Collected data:
========================

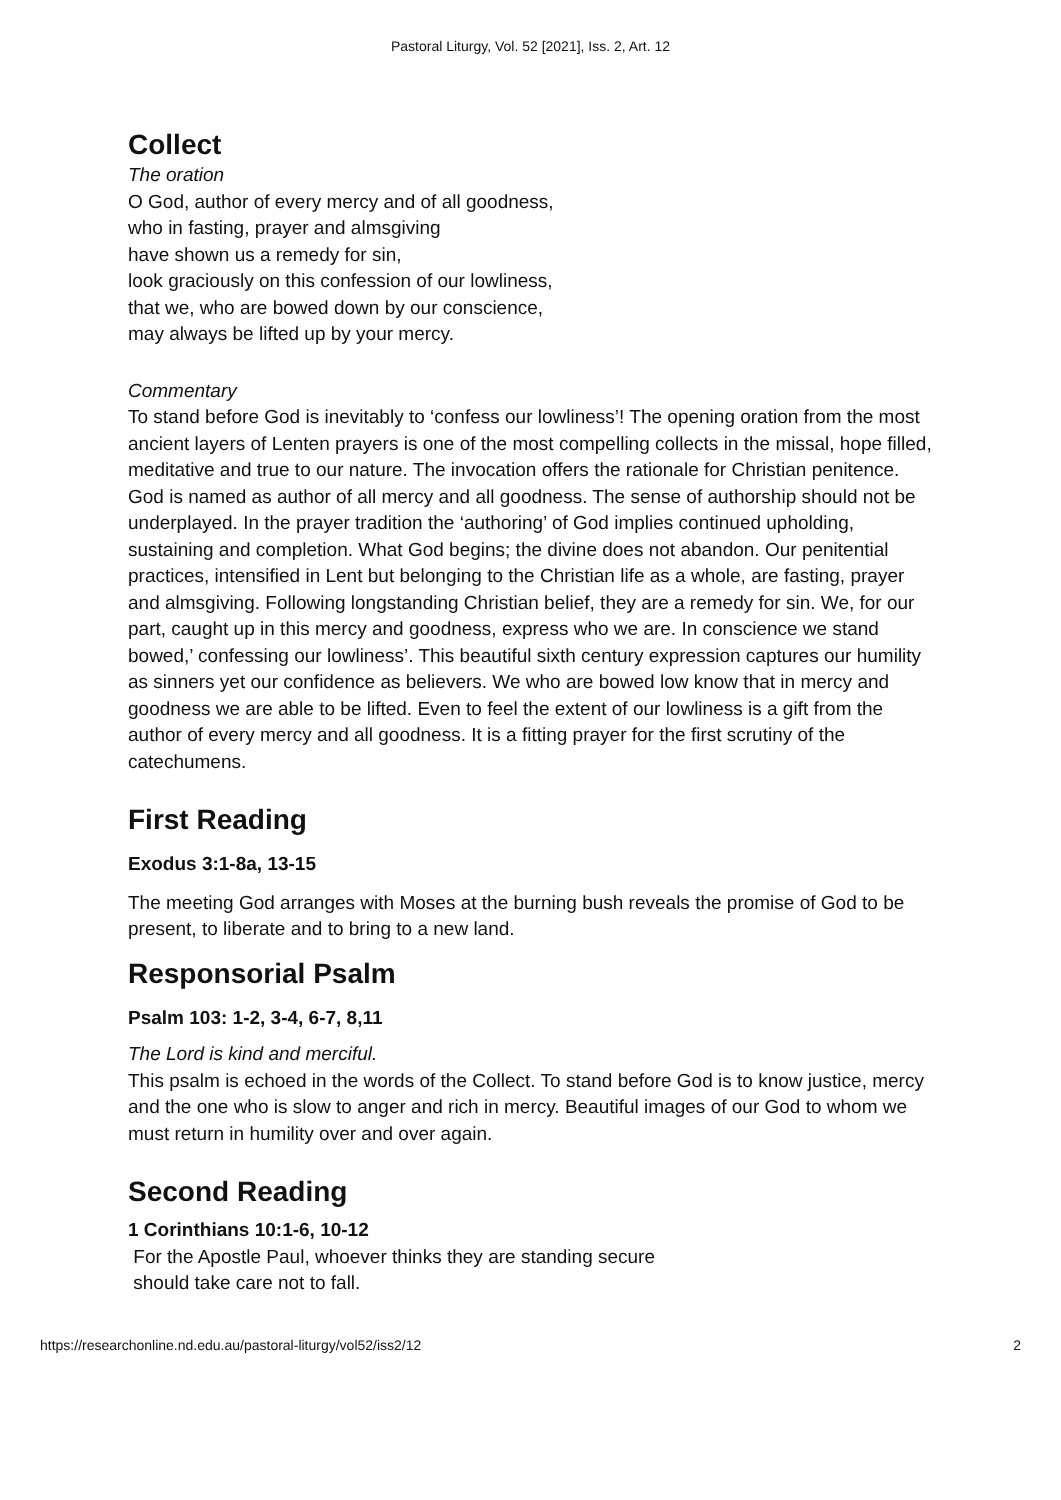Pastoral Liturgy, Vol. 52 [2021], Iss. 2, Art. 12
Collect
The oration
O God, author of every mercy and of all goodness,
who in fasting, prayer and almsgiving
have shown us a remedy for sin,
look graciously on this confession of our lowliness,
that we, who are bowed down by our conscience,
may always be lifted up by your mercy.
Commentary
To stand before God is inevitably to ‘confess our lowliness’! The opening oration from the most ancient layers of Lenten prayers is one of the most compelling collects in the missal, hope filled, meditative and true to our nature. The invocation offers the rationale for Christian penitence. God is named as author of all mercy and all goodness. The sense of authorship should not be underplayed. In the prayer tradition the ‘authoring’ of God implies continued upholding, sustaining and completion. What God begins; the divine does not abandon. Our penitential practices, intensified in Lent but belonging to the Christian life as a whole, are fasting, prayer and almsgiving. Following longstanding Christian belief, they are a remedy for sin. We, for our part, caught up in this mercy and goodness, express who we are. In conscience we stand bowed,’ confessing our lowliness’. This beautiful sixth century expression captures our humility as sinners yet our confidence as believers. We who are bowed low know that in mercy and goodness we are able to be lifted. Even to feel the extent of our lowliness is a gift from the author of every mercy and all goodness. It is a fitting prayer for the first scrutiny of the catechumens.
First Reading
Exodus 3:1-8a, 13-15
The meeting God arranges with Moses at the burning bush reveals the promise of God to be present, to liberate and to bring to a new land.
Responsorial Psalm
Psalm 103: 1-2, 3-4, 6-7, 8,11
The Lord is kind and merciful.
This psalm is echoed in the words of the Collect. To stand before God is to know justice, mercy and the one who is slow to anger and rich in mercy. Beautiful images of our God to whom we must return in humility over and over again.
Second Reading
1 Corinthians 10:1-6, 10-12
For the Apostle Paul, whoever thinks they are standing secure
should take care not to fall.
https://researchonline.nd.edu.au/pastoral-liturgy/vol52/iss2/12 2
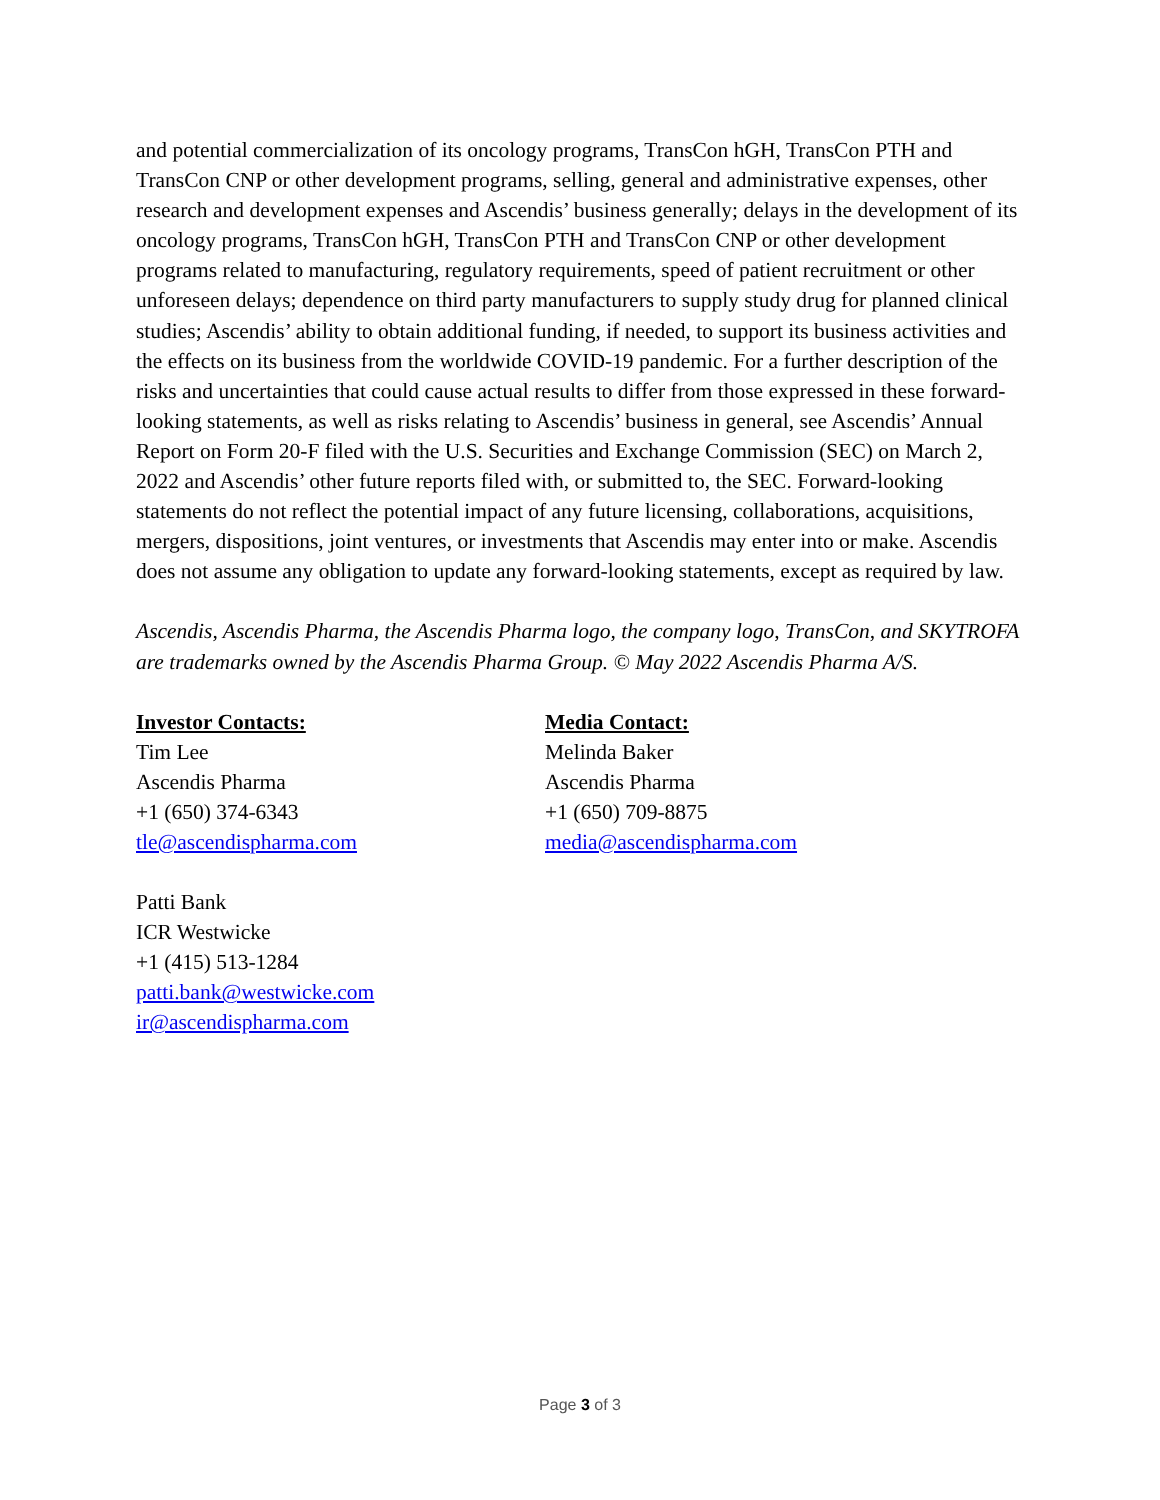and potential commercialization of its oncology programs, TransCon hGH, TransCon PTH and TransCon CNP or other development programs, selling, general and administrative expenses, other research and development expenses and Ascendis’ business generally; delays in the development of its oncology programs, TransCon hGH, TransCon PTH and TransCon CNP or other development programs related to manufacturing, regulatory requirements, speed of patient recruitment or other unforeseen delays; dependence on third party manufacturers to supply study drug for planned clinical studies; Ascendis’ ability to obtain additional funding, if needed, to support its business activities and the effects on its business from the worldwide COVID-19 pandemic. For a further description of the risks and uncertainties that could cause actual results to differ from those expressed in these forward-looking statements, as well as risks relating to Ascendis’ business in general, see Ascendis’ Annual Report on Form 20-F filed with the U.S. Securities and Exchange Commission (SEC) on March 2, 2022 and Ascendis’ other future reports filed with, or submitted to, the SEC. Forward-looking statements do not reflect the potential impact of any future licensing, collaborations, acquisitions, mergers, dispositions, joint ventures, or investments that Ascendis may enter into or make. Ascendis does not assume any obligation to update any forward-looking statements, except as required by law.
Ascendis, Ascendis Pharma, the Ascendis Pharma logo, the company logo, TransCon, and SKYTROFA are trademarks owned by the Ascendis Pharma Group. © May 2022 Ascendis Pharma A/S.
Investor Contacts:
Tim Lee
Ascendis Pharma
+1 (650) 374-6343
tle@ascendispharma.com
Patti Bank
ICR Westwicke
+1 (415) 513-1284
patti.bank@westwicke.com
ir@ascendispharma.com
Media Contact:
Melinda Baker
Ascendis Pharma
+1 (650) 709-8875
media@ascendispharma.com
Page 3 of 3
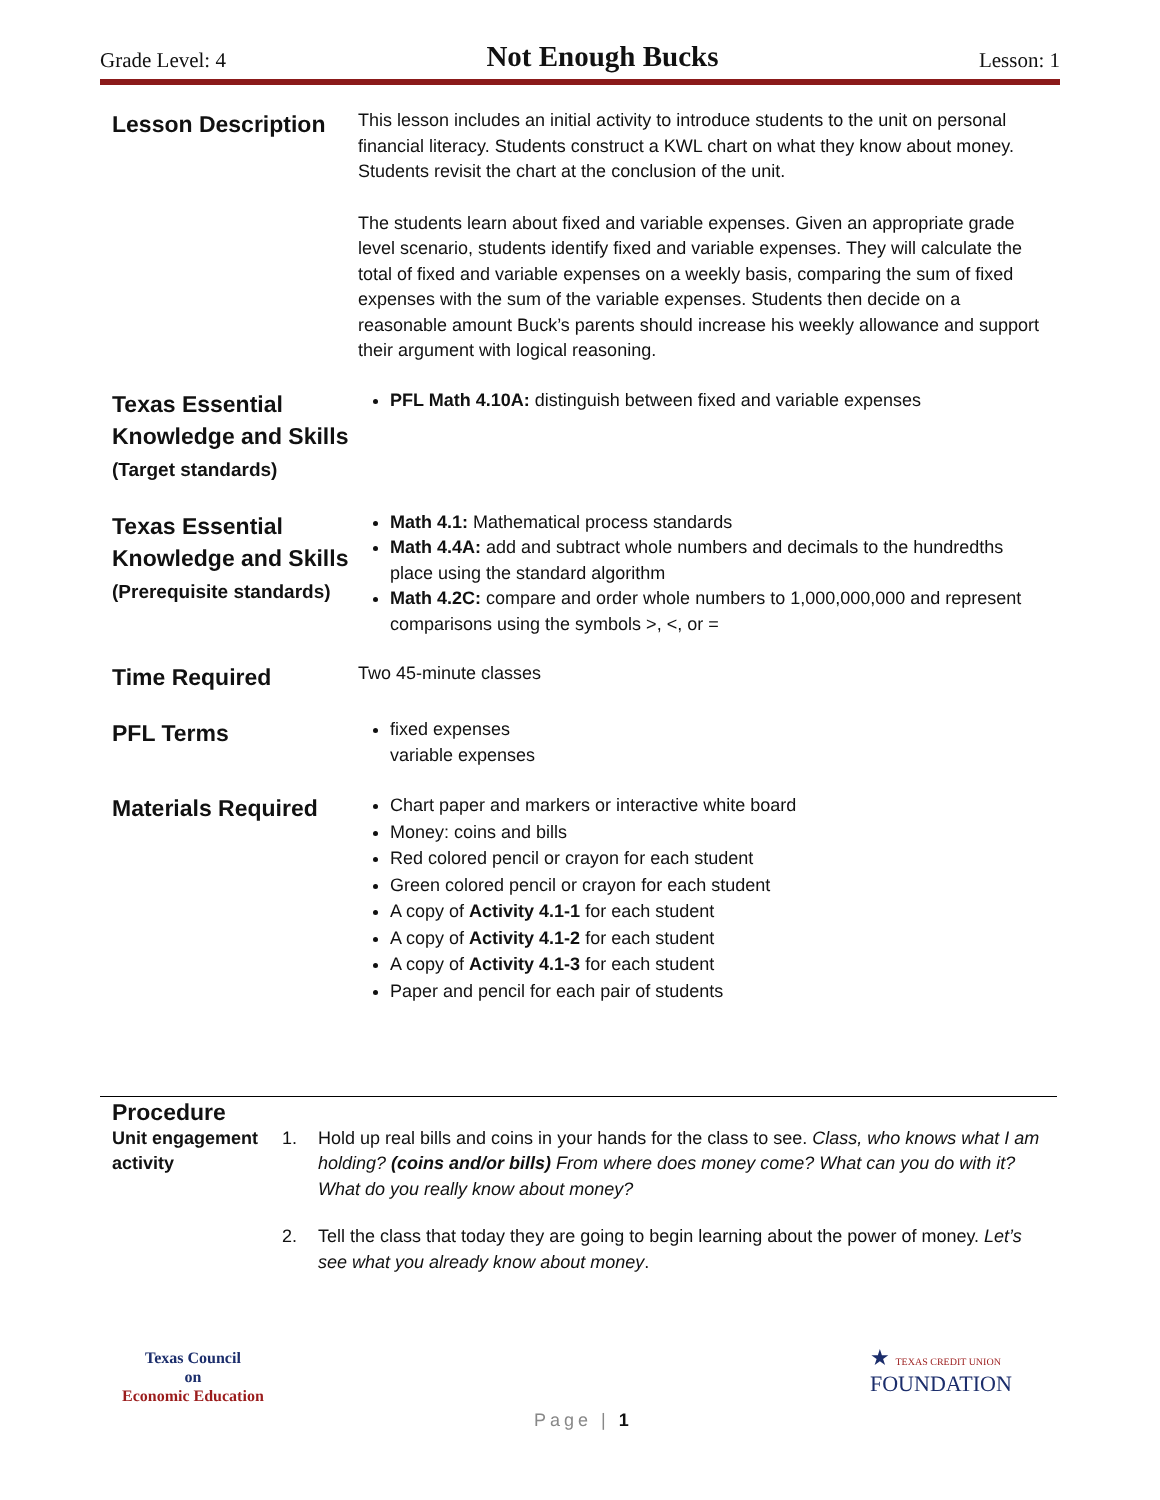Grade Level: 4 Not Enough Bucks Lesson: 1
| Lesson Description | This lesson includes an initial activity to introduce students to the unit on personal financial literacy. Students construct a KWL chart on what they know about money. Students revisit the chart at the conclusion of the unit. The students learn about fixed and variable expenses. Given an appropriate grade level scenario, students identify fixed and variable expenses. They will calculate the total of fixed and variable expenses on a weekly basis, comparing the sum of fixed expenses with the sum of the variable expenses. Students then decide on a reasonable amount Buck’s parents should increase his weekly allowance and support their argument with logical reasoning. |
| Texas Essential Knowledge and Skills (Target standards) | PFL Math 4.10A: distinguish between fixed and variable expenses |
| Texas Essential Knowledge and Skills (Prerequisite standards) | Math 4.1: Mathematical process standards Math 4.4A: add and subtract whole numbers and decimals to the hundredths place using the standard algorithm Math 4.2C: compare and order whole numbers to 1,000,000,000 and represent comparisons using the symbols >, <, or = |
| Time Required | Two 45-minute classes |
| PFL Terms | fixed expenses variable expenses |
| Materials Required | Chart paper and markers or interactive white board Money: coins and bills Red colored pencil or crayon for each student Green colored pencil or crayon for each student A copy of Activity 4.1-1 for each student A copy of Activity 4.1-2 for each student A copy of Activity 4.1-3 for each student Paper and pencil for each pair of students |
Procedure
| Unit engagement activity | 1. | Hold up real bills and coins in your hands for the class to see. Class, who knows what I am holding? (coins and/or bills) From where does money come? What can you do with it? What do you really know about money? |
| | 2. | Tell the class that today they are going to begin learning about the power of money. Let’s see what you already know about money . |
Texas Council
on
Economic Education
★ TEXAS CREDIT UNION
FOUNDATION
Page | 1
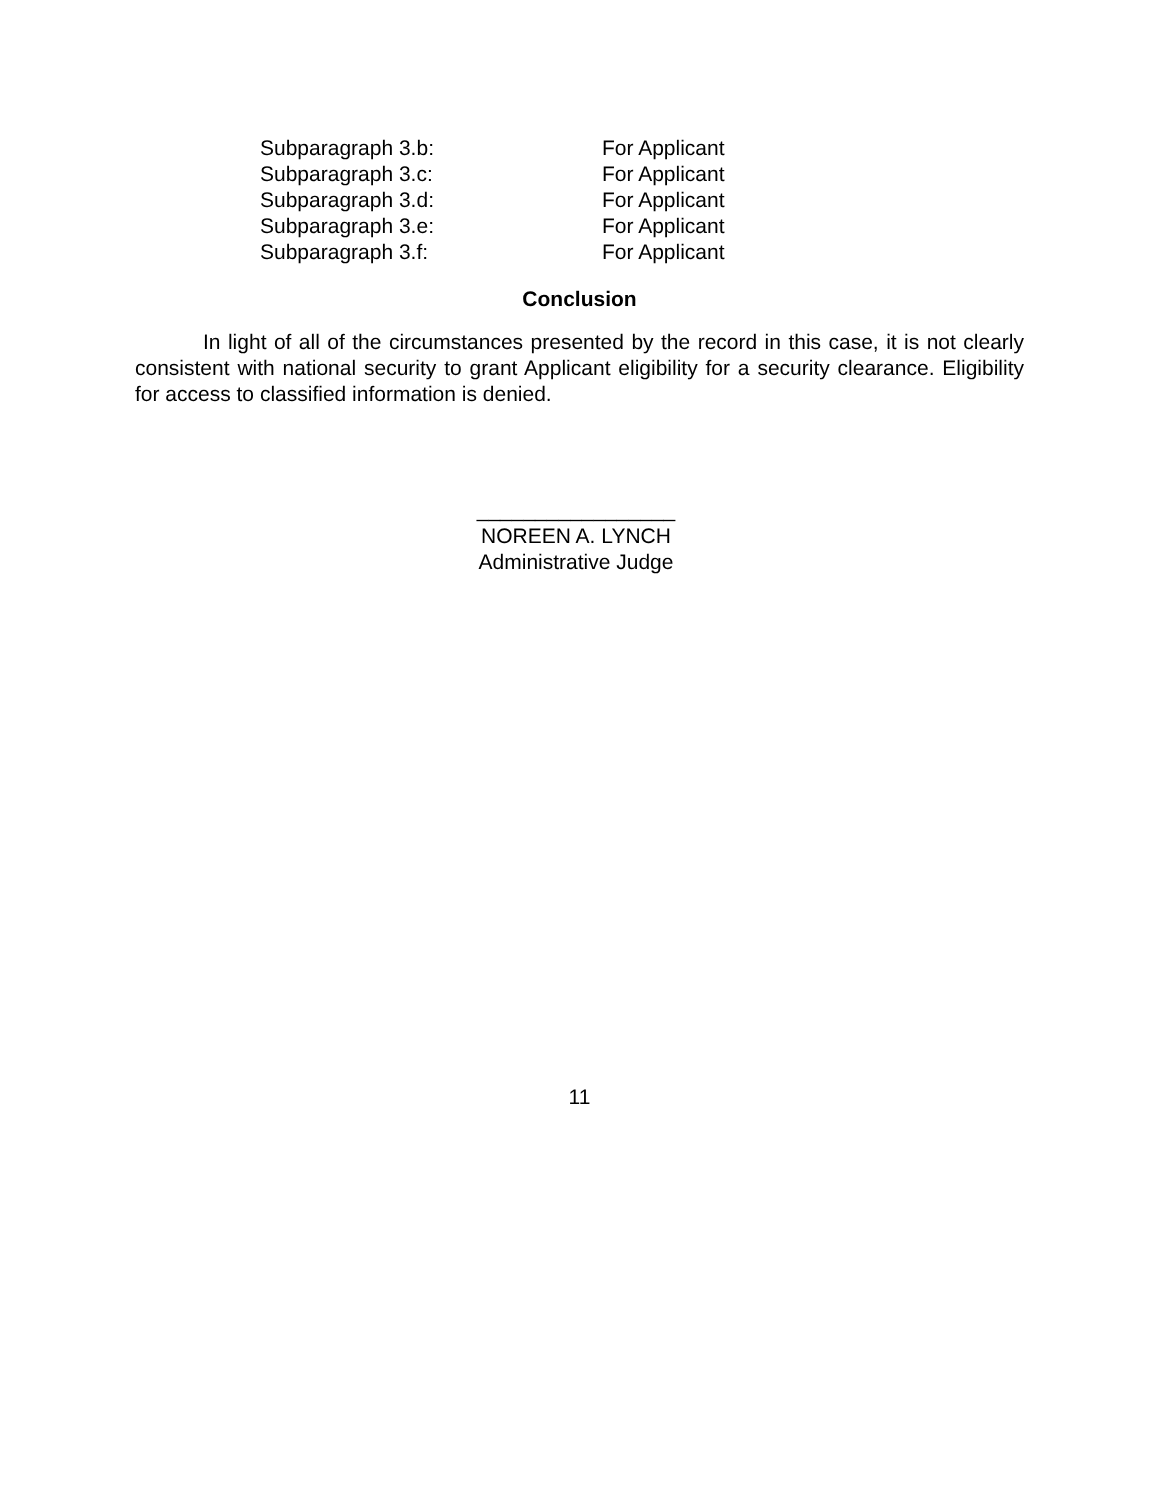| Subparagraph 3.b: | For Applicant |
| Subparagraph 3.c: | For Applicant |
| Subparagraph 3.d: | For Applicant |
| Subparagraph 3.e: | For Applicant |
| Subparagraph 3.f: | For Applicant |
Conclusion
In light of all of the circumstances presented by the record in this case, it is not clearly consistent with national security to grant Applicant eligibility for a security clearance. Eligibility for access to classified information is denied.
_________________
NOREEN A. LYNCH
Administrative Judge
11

========================

→ **Exercise aim**
The data shown above must be printed again exactly, with no images included.

→ **Task answer**
Pastoral Liturgy, Vol. 52 [2021], Iss. 2, Art. 12
Collect
The oration
O God, author of every mercy and of all goodness,
who in fasting, prayer and almsgiving
have shown us a remedy for sin,
look graciously on this confession of our lowliness,
that we, who are bowed down by our conscience,
may always be lifted up by your mercy.
Commentary
To stand before God is inevitably to ‘confess our lowliness’! The opening oration from the most ancient layers of Lenten prayers is one of the most compelling collects in the missal, hope filled, meditative and true to our nature. The invocation offers the rationale for Christian penitence. God is named as author of all mercy and all goodness. The sense of authorship should not be underplayed. In the prayer tradition the ‘authoring’ of God implies continued upholding, sustaining and completion. What God begins; the divine does not abandon. Our penitential practices, intensified in Lent but belonging to the Christian life as a whole, are fasting, prayer and almsgiving. Following longstanding Christian belief, they are a remedy for sin. We, for our part, caught up in this mercy and goodness, express who we are. In conscience we stand bowed,’ confessing our lowliness’. This beautiful sixth century expression captures our humility as sinners yet our confidence as believers. We who are bowed low know that in mercy and goodness we are able to be lifted. Even to feel the extent of our lowliness is a gift from the author of every mercy and all goodness. It is a fitting prayer for the first scrutiny of the catechumens.
First Reading
Exodus 3:1-8a, 13-15
The meeting God arranges with Moses at the burning bush reveals the promise of God to be present, to liberate and to bring to a new land.
Responsorial Psalm
Psalm 103: 1-2, 3-4, 6-7, 8,11
The Lord is kind and merciful.
This psalm is echoed in the words of the Collect. To stand before God is to know justice, mercy and the one who is slow to anger and rich in mercy. Beautiful images of our God to whom we must return in humility over and over again.
Second Reading
1 Corinthians 10:1-6, 10-12
For the Apostle Paul, whoever thinks they are standing secure
should take care not to fall.
https://researchonline.nd.edu.au/pastoral-liturgy/vol52/iss2/12 2
and potential commercialization of its oncology programs, TransCon hGH, TransCon PTH and TransCon CNP or other development programs, selling, general and administrative expenses, other research and development expenses and Ascendis’ business generally; delays in the development of its oncology programs, TransCon hGH, TransCon PTH and TransCon CNP or other development programs related to manufacturing, regulatory requirements, speed of patient recruitment or other unforeseen delays; dependence on third party manufacturers to supply study drug for planned clinical studies; Ascendis’ ability to obtain additional funding, if needed, to support its business activities and the effects on its business from the worldwide COVID-19 pandemic. For a further description of the risks and uncertainties that could cause actual results to differ from those expressed in these forward-looking statements, as well as risks relating to Ascendis’ business in general, see Ascendis’ Annual Report on Form 20-F filed with the U.S. Securities and Exchange Commission (SEC) on March 2, 2022 and Ascendis’ other future reports filed with, or submitted to, the SEC. Forward-looking statements do not reflect the potential impact of any future licensing, collaborations, acquisitions, mergers, dispositions, joint ventures, or investments that Ascendis may enter into or make. Ascendis does not assume any obligation to update any forward-looking statements, except as required by law.
Ascendis, Ascendis Pharma, the Ascendis Pharma logo, the company logo, TransCon, and SKYTROFA are trademarks owned by the Ascendis Pharma Group. © May 2022 Ascendis Pharma A/S.
Investor Contacts:
Tim Lee
Ascendis Pharma
+1 (650) 374-6343
tle@ascendispharma.com
Patti Bank
ICR Westwicke
+1 (415) 513-1284
patti.bank@westwicke.com
ir@ascendispharma.com
Media Contact:
Melinda Baker
Ascendis Pharma
+1 (650) 709-8875
media@ascendispharma.com
Page 3 of 3
Grade Level: 4 Not Enough Bucks Lesson: 1
| Lesson Description | This lesson includes an initial activity to introduce students to the unit on personal financial literacy. Students construct a KWL chart on what they know about money. Students revisit the chart at the conclusion of the unit. The students learn about fixed and variable expenses. Given an appropriate grade level scenario, students identify fixed and variable expenses. They will calculate the total of fixed and variable expenses on a weekly basis, comparing the sum of fixed expenses with the sum of the variable expenses. Students then decide on a reasonable amount Buck’s parents should increase his weekly allowance and support their argument with logical reasoning. |
| Texas Essential Knowledge and Skills (Target standards) | PFL Math 4.10A: distinguish between fixed and variable expenses |
| Texas Essential Knowledge and Skills (Prerequisite standards) | Math 4.1: Mathematical process standards Math 4.4A: add and subtract whole numbers and decimals to the hundredths place using the standard algorithm Math 4.2C: compare and order whole numbers to 1,000,000,000 and represent comparisons using the symbols >, <, or = |
| Time Required | Two 45-minute classes |
| PFL Terms | fixed expenses variable expenses |
| Materials Required | Chart paper and markers or interactive white board Money: coins and bills Red colored pencil or crayon for each student Green colored pencil or crayon for each student A copy of Activity 4.1-1 for each student A copy of Activity 4.1-2 for each student A copy of Activity 4.1-3 for each student Paper and pencil for each pair of students |
Procedure
| Unit engagement activity | 1. | Hold up real bills and coins in your hands for the class to see. Class, who knows what I am holding? (coins and/or bills) From where does money come? What can you do with it? What do you really know about money? |
| | 2. | Tell the class that today they are going to begin learning about the power of money. Let’s see what you already know about money . |
Texas Council
on
Economic Education
★ TEXAS CREDIT UNION
FOUNDATION
Page | 1
| Subparagraph 3.b: | For Applicant |
| Subparagraph 3.c: | For Applicant |
| Subparagraph 3.d: | For Applicant |
| Subparagraph 3.e: | For Applicant |
| Subparagraph 3.f: | For Applicant |
Conclusion
In light of all of the circumstances presented by the record in this case, it is not clearly consistent with national security to grant Applicant eligibility for a security clearance. Eligibility for access to classified information is denied.
_________________
NOREEN A. LYNCH
Administrative Judge
11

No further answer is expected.